▶ _PROVIDED TEXT_:
Home » Bloody Marie is Heartbreaking Fun [Review]

Bloody Marie is Heartbreaking Fun [Review]

Bloody Marie opens with the titular Marie (Susanne Wolfe) at what should be rock bottom. Directors/writers Lennert Hillege and Guido van Driel take us through a day in Marie’s life. She dances alone at a club in the morning before getting into a heated argument with the other barflies. After, she goes to a tennis court and enthusiastically pantomimes the players actions between swigs from a bottle. She briefly stops by her apartment to find that despite being a successful graphic novelist, she can’t break through her block and draw. She goes down to the liquor store and the owner refuses to sell to her, saying, “You should probably stop drinking.” The sequence ends with her stalking her neighbor, Dragomir (Dragos Bucur) through the alley leading to his apartment. She calls out to him, and offers to pay him for a sip of the bottle he’s holding. He agrees, but he doesn’t want money. Instead, he trades for her shoes. 

Things shouldn’t be able to get worse, but for Marie, they do. The next night, she sees her shoes on Dragomir’s roof. Though, as she later puts it, she’s “Drunk as a skunk,” she lays a ladder between their roofs and attempts to climb over. The film spirals from there, intertwining her world with Dragomir’s.

▶ _WRITTEN INSTRUCTION 1_:
List every place Marie goes during the day described in the first paragraph of the Bloody Marie review.
▶ _WRITTEN INSTRUCTION 2_:
In the Bloody Marie review, what does Dragomir take from Marie in exchange for a sip from his bottle?
▶ _WRITTEN INSTRUCTION 3_:
Write out the Bloody Marie review from "Things shouldn’t be" to "world with Dragomir’s.".

(Collected data entries)
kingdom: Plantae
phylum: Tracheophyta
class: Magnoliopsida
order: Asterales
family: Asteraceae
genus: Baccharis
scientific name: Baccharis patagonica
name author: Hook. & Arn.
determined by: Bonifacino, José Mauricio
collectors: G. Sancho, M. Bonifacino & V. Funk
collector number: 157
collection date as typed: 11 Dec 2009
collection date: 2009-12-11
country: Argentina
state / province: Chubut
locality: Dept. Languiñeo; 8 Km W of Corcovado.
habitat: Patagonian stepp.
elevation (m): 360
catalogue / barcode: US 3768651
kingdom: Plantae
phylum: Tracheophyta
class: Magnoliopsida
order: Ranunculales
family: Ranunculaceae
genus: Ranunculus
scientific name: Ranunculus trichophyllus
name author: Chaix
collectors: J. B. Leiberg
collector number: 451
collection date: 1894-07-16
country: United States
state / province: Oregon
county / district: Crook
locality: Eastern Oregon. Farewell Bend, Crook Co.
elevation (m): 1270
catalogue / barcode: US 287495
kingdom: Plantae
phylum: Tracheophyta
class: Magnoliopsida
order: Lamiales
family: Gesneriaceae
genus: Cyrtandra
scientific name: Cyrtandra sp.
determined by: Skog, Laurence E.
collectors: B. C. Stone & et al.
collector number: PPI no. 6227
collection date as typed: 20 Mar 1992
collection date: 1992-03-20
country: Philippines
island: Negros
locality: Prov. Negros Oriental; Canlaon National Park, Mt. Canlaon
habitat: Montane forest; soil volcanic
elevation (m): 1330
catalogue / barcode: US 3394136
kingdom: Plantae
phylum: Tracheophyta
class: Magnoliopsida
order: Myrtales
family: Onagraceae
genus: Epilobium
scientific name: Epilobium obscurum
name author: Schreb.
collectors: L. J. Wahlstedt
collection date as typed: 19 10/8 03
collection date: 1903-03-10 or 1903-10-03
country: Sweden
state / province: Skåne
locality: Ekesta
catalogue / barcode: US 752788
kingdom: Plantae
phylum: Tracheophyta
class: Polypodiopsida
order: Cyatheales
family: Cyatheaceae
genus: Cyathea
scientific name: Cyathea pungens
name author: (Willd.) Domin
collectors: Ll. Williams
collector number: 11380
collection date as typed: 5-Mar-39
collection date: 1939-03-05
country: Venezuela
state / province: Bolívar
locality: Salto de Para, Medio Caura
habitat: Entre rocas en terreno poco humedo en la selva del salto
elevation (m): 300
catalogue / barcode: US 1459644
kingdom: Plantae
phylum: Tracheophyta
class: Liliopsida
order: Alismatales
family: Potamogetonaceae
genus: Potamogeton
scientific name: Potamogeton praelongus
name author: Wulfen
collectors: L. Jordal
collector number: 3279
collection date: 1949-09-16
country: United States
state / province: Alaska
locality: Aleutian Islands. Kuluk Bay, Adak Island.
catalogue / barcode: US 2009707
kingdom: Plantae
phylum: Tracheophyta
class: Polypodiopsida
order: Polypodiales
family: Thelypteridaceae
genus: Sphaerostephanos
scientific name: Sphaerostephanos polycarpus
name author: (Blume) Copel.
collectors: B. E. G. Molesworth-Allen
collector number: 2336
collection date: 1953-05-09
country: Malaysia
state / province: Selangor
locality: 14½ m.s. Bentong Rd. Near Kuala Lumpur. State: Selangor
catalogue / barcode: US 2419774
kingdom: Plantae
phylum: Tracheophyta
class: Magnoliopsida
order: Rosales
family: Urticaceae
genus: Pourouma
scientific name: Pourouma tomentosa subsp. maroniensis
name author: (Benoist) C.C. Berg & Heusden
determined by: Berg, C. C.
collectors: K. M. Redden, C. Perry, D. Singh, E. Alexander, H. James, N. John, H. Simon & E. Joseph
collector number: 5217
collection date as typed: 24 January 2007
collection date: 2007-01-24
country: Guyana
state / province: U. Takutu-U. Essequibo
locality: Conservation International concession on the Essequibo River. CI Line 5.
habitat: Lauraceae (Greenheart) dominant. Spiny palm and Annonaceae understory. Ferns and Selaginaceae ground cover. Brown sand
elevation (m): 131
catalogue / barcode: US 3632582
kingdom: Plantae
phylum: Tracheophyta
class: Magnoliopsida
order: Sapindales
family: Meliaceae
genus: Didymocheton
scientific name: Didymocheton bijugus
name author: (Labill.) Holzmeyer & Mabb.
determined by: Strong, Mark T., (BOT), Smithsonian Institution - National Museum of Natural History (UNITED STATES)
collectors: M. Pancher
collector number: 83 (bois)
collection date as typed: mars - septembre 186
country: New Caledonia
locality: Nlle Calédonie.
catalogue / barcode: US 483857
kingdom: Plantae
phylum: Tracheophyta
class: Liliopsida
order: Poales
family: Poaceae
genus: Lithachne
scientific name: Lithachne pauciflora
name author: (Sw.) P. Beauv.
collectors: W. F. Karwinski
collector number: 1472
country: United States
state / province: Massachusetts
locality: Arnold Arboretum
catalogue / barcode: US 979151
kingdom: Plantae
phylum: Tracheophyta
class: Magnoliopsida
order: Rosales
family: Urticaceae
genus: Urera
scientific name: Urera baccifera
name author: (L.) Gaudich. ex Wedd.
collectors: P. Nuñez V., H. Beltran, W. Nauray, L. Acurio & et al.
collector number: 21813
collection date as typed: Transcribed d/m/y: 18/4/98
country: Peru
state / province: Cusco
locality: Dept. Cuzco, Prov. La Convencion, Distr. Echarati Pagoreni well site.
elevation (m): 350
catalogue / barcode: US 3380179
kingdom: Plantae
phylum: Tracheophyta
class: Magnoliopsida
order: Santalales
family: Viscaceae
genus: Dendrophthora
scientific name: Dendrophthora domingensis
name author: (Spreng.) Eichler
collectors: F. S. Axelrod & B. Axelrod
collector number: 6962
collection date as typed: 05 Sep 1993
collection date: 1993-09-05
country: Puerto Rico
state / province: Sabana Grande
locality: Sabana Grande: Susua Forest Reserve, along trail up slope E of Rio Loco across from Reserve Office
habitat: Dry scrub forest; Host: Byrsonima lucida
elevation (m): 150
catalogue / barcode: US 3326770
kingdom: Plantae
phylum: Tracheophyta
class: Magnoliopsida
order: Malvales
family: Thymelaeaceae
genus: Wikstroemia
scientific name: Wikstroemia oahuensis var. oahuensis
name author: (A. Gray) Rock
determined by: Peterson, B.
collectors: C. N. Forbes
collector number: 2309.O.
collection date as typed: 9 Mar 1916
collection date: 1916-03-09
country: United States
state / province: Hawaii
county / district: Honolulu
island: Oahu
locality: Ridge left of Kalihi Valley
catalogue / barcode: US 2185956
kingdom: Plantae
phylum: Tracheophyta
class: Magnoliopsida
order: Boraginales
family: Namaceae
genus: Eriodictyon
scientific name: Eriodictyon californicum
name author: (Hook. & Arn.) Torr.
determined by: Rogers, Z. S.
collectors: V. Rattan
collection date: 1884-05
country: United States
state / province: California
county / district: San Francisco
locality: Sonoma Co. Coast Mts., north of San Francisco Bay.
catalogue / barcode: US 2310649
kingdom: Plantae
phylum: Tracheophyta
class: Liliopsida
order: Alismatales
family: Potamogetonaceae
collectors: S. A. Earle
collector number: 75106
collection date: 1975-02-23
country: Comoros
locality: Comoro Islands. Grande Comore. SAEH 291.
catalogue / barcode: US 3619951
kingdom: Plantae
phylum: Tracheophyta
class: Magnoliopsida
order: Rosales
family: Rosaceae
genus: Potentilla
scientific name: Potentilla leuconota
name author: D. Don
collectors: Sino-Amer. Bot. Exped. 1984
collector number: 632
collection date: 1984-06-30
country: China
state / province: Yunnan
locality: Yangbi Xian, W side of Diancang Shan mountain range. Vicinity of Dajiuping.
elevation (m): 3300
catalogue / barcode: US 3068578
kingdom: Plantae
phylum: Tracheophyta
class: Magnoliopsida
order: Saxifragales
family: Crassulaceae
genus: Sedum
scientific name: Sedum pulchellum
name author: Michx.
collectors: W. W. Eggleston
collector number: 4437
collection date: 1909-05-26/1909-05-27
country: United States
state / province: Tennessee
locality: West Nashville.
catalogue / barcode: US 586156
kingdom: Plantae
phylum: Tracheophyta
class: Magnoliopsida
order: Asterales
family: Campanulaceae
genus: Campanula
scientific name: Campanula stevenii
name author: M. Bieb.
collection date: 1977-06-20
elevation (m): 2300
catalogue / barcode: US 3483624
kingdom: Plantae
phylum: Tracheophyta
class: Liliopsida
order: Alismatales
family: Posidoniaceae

▶ _FINISHED ANSWER 1_:
- A club
- A tennis court
- Her apartment
- The liquor store
- The alley leading to Dragomir's apartment

▶ _FINISHED ANSWER 2_:
He takes her shoes.

▶ _FINISHED ANSWER 3_:
Things shouldn’t be able to get worse, but for Marie, they do. The next night, she sees her shoes on Dragomir’s roof. Though, as she later puts it, she’s “Drunk as a skunk,” she lays a ladder between their roofs and attempts to climb over. The film spirals from there, intertwining her world with Dragomir’s.